--- Given request ---
Render every line of the listing below as a Markdown table, with the row number in a column headed No. and the line itself in a column headed Line. Leave out any blank lines.

#### Exercise inputs ####

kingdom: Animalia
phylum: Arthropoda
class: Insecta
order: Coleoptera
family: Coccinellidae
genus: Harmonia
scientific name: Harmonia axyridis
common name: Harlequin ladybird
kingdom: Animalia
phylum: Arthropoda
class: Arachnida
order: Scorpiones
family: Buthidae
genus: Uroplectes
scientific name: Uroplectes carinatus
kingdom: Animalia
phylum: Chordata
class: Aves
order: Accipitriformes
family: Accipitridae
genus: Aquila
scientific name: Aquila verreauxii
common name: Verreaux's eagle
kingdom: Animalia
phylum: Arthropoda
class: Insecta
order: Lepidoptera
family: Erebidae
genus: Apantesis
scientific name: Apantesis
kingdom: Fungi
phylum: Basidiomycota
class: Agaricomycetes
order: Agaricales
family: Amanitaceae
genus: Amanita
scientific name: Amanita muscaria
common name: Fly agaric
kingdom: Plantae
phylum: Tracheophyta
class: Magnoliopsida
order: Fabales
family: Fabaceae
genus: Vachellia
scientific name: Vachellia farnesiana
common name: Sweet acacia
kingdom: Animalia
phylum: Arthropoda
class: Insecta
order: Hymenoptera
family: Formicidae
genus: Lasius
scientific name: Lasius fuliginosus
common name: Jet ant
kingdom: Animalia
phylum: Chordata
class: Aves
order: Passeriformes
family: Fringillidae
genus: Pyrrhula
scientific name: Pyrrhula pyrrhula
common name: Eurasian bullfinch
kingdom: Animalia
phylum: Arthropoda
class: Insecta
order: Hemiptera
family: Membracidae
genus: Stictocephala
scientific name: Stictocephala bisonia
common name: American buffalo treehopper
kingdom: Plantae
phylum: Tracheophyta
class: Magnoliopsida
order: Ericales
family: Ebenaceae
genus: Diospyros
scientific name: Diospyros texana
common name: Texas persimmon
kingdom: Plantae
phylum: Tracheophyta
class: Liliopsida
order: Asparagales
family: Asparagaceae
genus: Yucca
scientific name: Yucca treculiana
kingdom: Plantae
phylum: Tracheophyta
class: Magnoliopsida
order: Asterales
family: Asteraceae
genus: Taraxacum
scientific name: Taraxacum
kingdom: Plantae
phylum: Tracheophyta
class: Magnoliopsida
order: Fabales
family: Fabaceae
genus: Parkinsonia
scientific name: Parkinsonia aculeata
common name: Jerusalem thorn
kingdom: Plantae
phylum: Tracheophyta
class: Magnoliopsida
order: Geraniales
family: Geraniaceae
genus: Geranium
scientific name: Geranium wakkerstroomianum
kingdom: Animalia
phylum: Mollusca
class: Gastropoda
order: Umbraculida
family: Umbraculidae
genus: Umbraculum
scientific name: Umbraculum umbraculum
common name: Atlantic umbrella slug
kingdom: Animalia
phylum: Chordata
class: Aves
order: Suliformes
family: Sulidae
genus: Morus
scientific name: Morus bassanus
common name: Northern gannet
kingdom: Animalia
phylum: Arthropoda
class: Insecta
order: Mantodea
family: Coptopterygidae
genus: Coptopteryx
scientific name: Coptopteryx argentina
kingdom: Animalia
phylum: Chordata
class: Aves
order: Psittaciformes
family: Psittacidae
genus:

####

--- Solution to the exercise ---
| No. | Line |
|---|---|
| 1 | kingdom: Animalia |
| 2 | phylum: Arthropoda |
| 3 | class: Insecta |
| 4 | order: Coleoptera |
| 5 | family: Coccinellidae |
| 6 | genus: Harmonia |
| 7 | scientific name: Harmonia axyridis |
| 8 | common name: Harlequin ladybird |
| 9 | kingdom: Animalia |
| 10 | phylum: Arthropoda |
| 11 | class: Arachnida |
| 12 | order: Scorpiones |
| 13 | family: Buthidae |
| 14 | genus: Uroplectes |
| 15 | scientific name: Uroplectes carinatus |
| 16 | kingdom: Animalia |
| 17 | phylum: Chordata |
| 18 | class: Aves |
| 19 | order: Accipitriformes |
| 20 | family: Accipitridae |
| 21 | genus: Aquila |
| 22 | scientific name: Aquila verreauxii |
| 23 | common name: Verreaux's eagle |
| 24 | kingdom: Animalia |
| 25 | phylum: Arthropoda |
| 26 | class: Insecta |
| 27 | order: Lepidoptera |
| 28 | family: Erebidae |
| 29 | genus: Apantesis |
| 30 | scientific name: Apantesis |
| 31 | kingdom: Fungi |
| 32 | phylum: Basidiomycota |
| 33 | class: Agaricomycetes |
| 34 | order: Agaricales |
| 35 | family: Amanitaceae |
| 36 | genus: Amanita |
| 37 | scientific name: Amanita muscaria |
| 38 | common name: Fly agaric |
| 39 | kingdom: Plantae |
| 40 | phylum: Tracheophyta |
| 41 | class: Magnoliopsida |
| 42 | order: Fabales |
| 43 | family: Fabaceae |
| 44 | genus: Vachellia |
| 45 | scientific name: Vachellia farnesiana |
| 46 | common name: Sweet acacia |
| 47 | kingdom: Animalia |
| 48 | phylum: Arthropoda |
| 49 | class: Insecta |
| 50 | order: Hymenoptera |
| 51 | family: Formicidae |
| 52 | genus: Lasius |
| 53 | scientific name: Lasius fuliginosus |
| 54 | common name: Jet ant |
| 55 | kingdom: Animalia |
| 56 | phylum: Chordata |
| 57 | class: Aves |
| 58 | order: Passeriformes |
| 59 | family: Fringillidae |
| 60 | genus: Pyrrhula |
| 61 | scientific name: Pyrrhula pyrrhula |
| 62 | common name: Eurasian bullfinch |
| 63 | kingdom: Animalia |
| 64 | phylum: Arthropoda |
| 65 | class: Insecta |
| 66 | order: Hemiptera |
| 67 | family: Membracidae |
| 68 | genus: Stictocephala |
| 69 | scientific name: Stictocephala bisonia |
| 70 | common name: American buffalo treehopper |
| 71 | kingdom: Plantae |
| 72 | phylum: Tracheophyta |
| 73 | class: Magnoliopsida |
| 74 | order: Ericales |
| 75 | family: Ebenaceae |
| 76 | genus: Diospyros |
| 77 | scientific name: Diospyros texana |
| 78 | common name: Texas persimmon |
| 79 | kingdom: Plantae |
| 80 | phylum: Tracheophyta |
| 81 | class: Liliopsida |
| 82 | order: Asparagales |
| 83 | family: Asparagaceae |
| 84 | genus: Yucca |
| 85 | scientific name: Yucca treculiana |
| 86 | kingdom: Plantae |
| 87 | phylum: Tracheophyta |
| 88 | class: Magnoliopsida |
| 89 | order: Asterales |
| 90 | family: Asteraceae |
| 91 | genus: Taraxacum |
| 92 | scientific name: Taraxacum |
| 93 | kingdom: Plantae |
| 94 | phylum: Tracheophyta |
| 95 | class: Magnoliopsida |
| 96 | order: Fabales |
| 97 | family: Fabaceae |
| 98 | genus: Parkinsonia |
| 99 | scientific name: Parkinsonia aculeata |
| 100 | common name: Jerusalem thorn |
| 101 | kingdom: Plantae |
| 102 | phylum: Tracheophyta |
| 103 | class: Magnoliopsida |
| 104 | order: Geraniales |
| 105 | family: Geraniaceae |
| 106 | genus: Geranium |
| 107 | scientific name: Geranium wakkerstroomianum |
| 108 | kingdom: Animalia |
| 109 | phylum: Mollusca |
| 110 | class: Gastropoda |
| 111 | order: Umbraculida |
| 112 | family: Umbraculidae |
| 113 | genus: Umbraculum |
| 114 | scientific name: Umbraculum umbraculum |
| 115 | common name: Atlantic umbrella slug |
| 116 | kingdom: Animalia |
| 117 | phylum: Chordata |
| 118 | class: Aves |
| 119 | order: Suliformes |
| 120 | family: Sulidae |
| 121 | genus: Morus |
| 122 | scientific name: Morus bassanus |
| 123 | common name: Northern gannet |
| 124 | kingdom: Animalia |
| 125 | phylum: Arthropoda |
| 126 | class: Insecta |
| 127 | order: Mantodea |
| 128 | family: Coptopterygidae |
| 129 | genus: Coptopteryx |
| 130 | scientific name: Coptopteryx argentina |
| 131 | kingdom: Animalia |
| 132 | phylum: Chordata |
| 133 | class: Aves |
| 134 | order: Psittaciformes |
| 135 | family: Psittacidae |
| 136 | genus: |